- Exercise instructions -
Return every line in the rows below that contains the word "check".

[Opening Dataset content section]

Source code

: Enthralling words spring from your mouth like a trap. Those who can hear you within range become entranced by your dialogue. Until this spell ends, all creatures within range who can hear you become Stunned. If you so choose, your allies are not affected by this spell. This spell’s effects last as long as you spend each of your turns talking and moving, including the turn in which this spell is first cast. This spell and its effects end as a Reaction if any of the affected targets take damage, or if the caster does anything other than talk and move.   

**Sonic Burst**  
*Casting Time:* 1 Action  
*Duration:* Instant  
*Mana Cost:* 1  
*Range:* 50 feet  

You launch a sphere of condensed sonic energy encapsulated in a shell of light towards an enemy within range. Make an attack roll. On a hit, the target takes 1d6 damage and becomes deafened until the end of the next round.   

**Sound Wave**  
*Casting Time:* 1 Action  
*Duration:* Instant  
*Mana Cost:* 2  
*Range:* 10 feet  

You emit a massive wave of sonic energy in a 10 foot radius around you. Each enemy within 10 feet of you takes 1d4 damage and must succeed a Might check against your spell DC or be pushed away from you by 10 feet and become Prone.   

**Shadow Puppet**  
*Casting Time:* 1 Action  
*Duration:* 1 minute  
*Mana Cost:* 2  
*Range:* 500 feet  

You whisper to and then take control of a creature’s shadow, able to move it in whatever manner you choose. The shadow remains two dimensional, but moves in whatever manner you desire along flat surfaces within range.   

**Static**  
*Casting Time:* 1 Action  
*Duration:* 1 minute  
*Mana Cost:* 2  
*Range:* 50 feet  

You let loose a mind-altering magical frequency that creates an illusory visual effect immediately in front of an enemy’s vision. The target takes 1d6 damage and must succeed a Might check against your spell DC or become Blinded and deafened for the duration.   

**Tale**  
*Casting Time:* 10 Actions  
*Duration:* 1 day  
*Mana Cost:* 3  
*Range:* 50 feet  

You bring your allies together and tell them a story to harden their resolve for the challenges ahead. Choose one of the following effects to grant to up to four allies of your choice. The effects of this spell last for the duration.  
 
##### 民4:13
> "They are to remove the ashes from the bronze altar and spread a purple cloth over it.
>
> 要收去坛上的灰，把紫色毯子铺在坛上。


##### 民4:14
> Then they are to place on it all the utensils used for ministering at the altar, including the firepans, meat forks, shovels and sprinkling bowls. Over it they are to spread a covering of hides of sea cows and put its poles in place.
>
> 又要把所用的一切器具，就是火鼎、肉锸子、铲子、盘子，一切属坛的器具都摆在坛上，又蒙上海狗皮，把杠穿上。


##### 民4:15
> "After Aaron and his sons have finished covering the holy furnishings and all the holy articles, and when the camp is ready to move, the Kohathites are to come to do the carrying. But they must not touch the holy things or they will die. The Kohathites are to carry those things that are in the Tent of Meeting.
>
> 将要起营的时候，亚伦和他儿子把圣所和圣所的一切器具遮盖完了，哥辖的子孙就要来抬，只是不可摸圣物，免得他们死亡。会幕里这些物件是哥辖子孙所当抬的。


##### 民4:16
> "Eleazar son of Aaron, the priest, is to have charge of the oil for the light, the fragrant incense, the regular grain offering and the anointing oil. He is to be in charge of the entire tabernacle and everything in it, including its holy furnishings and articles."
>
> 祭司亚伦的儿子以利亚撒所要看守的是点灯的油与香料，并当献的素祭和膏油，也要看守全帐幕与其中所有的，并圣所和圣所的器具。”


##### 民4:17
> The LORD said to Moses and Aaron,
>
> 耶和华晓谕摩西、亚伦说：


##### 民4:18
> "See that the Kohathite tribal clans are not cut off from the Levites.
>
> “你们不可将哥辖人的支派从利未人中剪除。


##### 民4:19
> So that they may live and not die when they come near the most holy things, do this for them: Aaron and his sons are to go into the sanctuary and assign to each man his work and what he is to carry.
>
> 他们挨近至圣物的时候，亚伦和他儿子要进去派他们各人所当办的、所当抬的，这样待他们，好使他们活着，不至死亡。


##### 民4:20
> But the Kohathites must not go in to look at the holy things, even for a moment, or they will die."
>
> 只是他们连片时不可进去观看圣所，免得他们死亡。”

[Closing Dataset content section]

- Solution to this problem -
You emit a massive wave of sonic energy in a 10 foot radius around you. Each enemy within 10 feet of you takes 1d4 damage and must succeed a Might check against your spell DC or be pushed away from you by 10 feet and become Prone.   
You let loose a mind-altering magical frequency that creates an illusory visual effect immediately in front of an enemy’s vision. The target takes 1d6 damage and must succeed a Might check against your spell DC or become Blinded and deafened for the duration.   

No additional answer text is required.